INSTRUCCIONES:
1. Indica si cada afirmación concuerda con el texto sobre las pinturas de Amaya inspiradas en Dante. Contesta sí o no y cita las palabras del texto que lo deciden: (a) «Piovean di fuoco dilatate falde» es de 2000; (b) «Elle giacean per terra tutte quante» se pintó en 2002; (c) el viaje dantesco es el tercer tema del recorrido poético de Amaya.
2. Prosigue el texto sobre las pinturas de Amaya inspiradas en Dante a partir de su última oración.

FRAGMENTO DEL DOCUMENTO:
☆ ☆ ☆ ☆ ☆ ☆ ☆

El cuerpo, por otra parte, ya no parece retroceder, sino dirigirse hacia adentro con una torsión rotatoria. El resto de la composición mantiene el mismo esquema: otras dos figuras, una masculina y una femenina, provienen de la extremidad del cuadro y parecen dejarse aspirar hacia el centro. El resultado es un movimiento espiraliforme, orientado hacia el centro, que conduce tres personajes autónomos a una misma disolución.
Tal estado de visión onírica presenta entonces una realidad diferente de aquella de la simple vigilia racional y mucho más rica y compleja. Una sola multitud se desliza ciegamente hacia lo indeterminado, en un movimiento en espiral al que parece destinada, solitaria y diversa cada una por origen y movimiento, mas no por destinación.
El cuarto tema del recorrido poético de Amaya es el del viaje dantesco, como aparece en un conjunto de obras dedicadas a la obra del supremo poeta italiano. En 2000 «Piovean di fuoco dilatate falde», inaugura el primero de una serie inspirada en el poema infernal, expresamente descrito por el verso XVI:30 del Inferno. El texto describe el escenario de una vasta y silenciosa lluvia de fuego que cae en colas dilatadas como la nieve sin viento en un desierto habitado por grupos de blasfemos usureros y sodomitas. La recreación pictórica presenta la ambivalencia humana y bestial de los condenados, de los rostros distorsionados en máscaras goyescas o ausentes y envueltos por el fulgor naranja de nubes incendiadas.
A partir de este cuadro, Amaya emprende un auténtico viaje por los territorios infernales, que lo lleva a realizar en 2002 otras dos obras. La primera «Ma quell'anime che eran lasse e nude» propone a partir del verso III:100 el primer impacto con las almas miserables y desnudas de los condenados, que se aprestan a superar el umbral de la antesala del infierno y «Or discendiam qua nel cieco mondo», en el que aparece, en IV:13, una visión de la ciega e inmensa profundidad del cono que desciende hacia el infierno. El mundo «ciego» de Amaya es un mundo privado de la luz del pensamiento y por lo tanto demente: he aquí entonces que la profundidad infernal asume la policromía vivida y contrastada por una realidad violenta visible para todos en su absurda ceguera. En 2003 el autor retoma el tema con «Elle giacean per terra tutte quante» - Inferno VI:37 - en el que una lluvia grave, rumorosa y constante aplasta contra el suelo sombras faltas de una real consistencia corpórea. En el lienzo una tempestad de colores puros se abate sobra una figura semi-supina y parece hacer precipitar con movimiento fluctuante otras dos aparentemente despojadas de masa. Aún más contrastada que en la obra precedente, la luminosidad de la escena añade violencia y dureza al impacto de la condición de los condenados. Se percibe un infierno existencial, dominado por una mancha líquida y petrificada al mismo tiempo, vital en la eterna violencia que comunica una selva animada.

☆ ☆ ☆ ☆ ☆ ☆ ☆

MATERIAL DE CONSULTA:
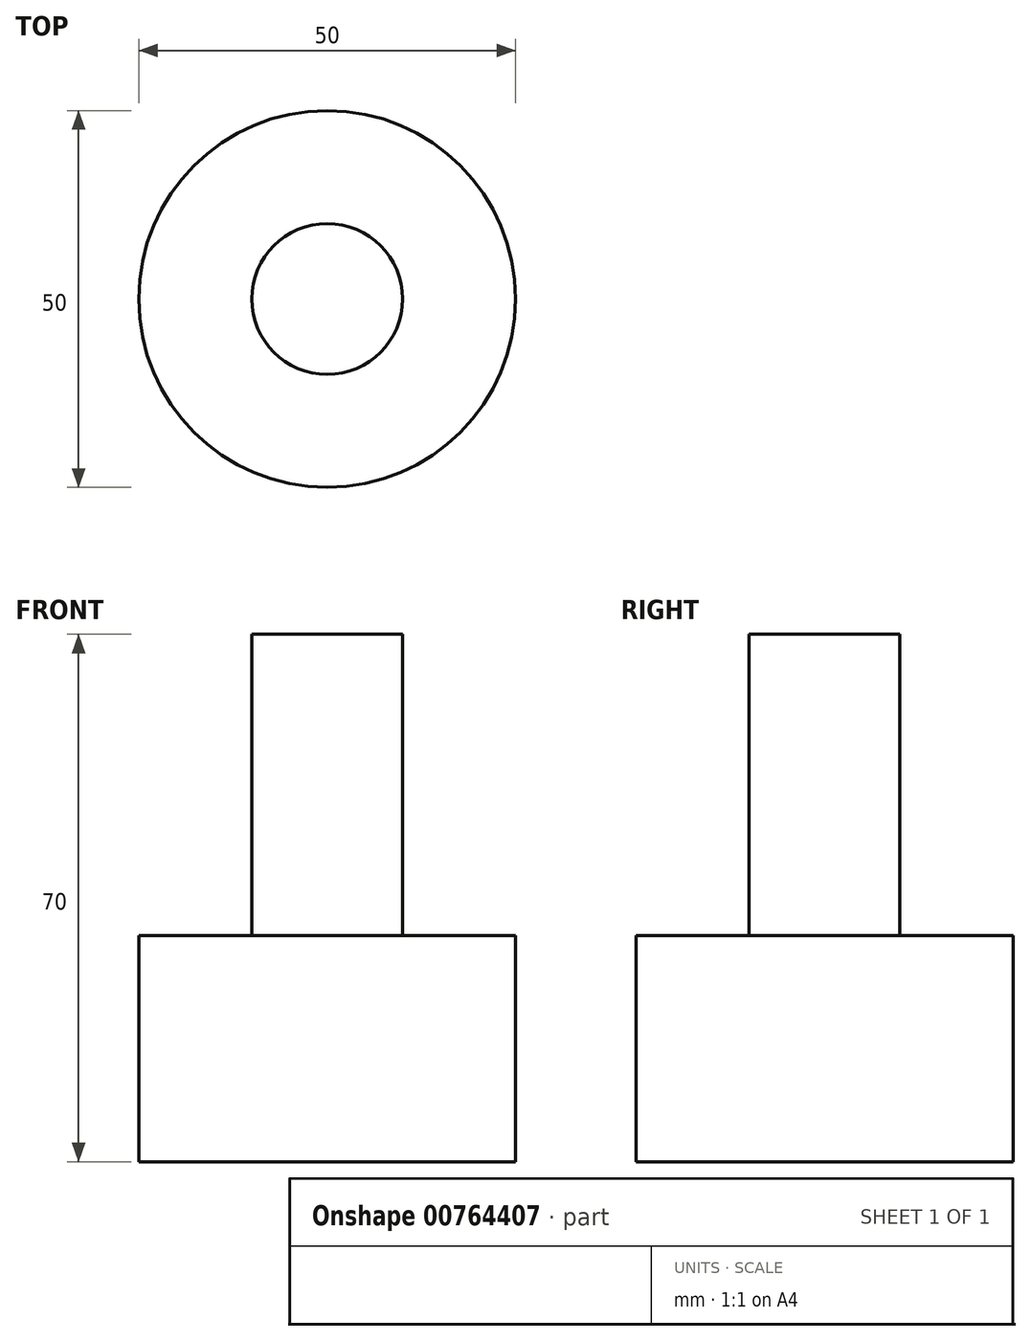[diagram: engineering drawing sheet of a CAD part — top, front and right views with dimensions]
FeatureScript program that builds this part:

☆ ☆ ☆ ☆ ☆ ☆ ☆

RESPUESTAS:
1.
(a) Sí: “En 2000 «Piovean di fuoco dilatate falde», inaugura el primero de una serie inspirada en el poema infernal”.
(b) No: “En 2003 el autor retoma el tema con «Elle giacean per terra tutte quante»”.
(c) No: “El cuarto tema del recorrido poético de Amaya es el del viaje dantesco”.

2.
Completa hasta hoy la serie Abandono celeste, dedicado al tránsito hacia el Purgatorio, que indica el desarrollo ulterior orientado hacia otros cantos dantescos: aquí dos figuras parecen corresponder a dos mundos y contextos separados por un límite marcado por un horizonte lineal. Se trata del despertar de Dante del infierno y de su ingreso en el purgatorio a través del rostro de la guía femenina del paraíso, Beatriz, delicadamente abandonada y casi melancólica en una esfera también cromáticamente celeste. El evidente tratamiento de la paleta, la diversidad prospéctica de los cuerpos y el umbral horizontal subrayan, en fin, una diversidad esencial, como aquella entre vigilia lúcida y onírica, o entre tierra y cielo, o incluso entre masculino y femenino, pero sugieren también el deseo de superación y de fusión entre mundos y dimensiones lejanas y diferentes.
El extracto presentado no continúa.